Transcribed page text:
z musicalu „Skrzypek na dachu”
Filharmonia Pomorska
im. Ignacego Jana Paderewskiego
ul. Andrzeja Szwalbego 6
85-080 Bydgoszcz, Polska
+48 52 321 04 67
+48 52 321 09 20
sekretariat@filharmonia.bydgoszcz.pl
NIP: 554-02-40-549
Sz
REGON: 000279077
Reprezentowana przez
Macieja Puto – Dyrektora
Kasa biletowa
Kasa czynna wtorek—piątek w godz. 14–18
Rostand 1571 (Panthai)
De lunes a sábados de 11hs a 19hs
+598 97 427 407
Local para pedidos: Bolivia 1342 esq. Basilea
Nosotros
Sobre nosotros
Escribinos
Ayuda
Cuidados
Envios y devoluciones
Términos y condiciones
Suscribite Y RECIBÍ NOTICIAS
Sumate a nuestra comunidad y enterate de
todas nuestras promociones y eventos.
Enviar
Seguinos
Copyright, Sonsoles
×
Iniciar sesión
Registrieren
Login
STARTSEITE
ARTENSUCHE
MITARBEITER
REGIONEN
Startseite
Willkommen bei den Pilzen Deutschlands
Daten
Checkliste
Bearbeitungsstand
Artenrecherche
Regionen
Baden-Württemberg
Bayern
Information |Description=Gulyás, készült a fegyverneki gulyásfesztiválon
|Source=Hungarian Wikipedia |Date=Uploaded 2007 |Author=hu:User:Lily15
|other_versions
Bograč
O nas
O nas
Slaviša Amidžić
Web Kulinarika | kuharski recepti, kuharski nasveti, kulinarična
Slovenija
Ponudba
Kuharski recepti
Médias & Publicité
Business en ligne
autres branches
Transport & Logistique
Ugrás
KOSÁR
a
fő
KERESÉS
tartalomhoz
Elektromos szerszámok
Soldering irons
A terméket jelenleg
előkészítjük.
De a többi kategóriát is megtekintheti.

> **Exercise brief**
Return every row above word for word, keeping the original order of the lines.

> **Response for this exercise**
z musicalu „Skrzypek na dachu”
Filharmonia Pomorska
im. Ignacego Jana Paderewskiego
ul. Andrzeja Szwalbego 6
85-080 Bydgoszcz, Polska
+48 52 321 04 67
+48 52 321 09 20
sekretariat@filharmonia.bydgoszcz.pl
NIP: 554-02-40-549
Sz
REGON: 000279077
Reprezentowana przez
Macieja Puto – Dyrektora
Kasa biletowa
Kasa czynna wtorek—piątek w godz. 14–18
Rostand 1571 (Panthai)
De lunes a sábados de 11hs a 19hs
+598 97 427 407
Local para pedidos: Bolivia 1342 esq. Basilea
Nosotros
Sobre nosotros
Escribinos
Ayuda
Cuidados
Envios y devoluciones
Términos y condiciones
Suscribite Y RECIBÍ NOTICIAS
Sumate a nuestra comunidad y enterate de
todas nuestras promociones y eventos.
Enviar
Seguinos
Copyright, Sonsoles
×
Iniciar sesión
Registrieren
Login
STARTSEITE
ARTENSUCHE
MITARBEITER
REGIONEN
Startseite
Willkommen bei den Pilzen Deutschlands
Daten
Checkliste
Bearbeitungsstand
Artenrecherche
Regionen
Baden-Württemberg
Bayern
Information |Description=Gulyás, készült a fegyverneki gulyásfesztiválon
|Source=Hungarian Wikipedia |Date=Uploaded 2007 |Author=hu:User:Lily15
|other_versions
Bograč
O nas
O nas
Slaviša Amidžić
Web Kulinarika | kuharski recepti, kuharski nasveti, kulinarična
Slovenija
Ponudba
Kuharski recepti
Médias & Publicité
Business en ligne
autres branches
Transport & Logistique
Ugrás
KOSÁR
a
fő
KERESÉS
tartalomhoz
Elektromos szerszámok
Soldering irons
A terméket jelenleg
előkészítjük.
De a többi kategóriát is megtekintheti.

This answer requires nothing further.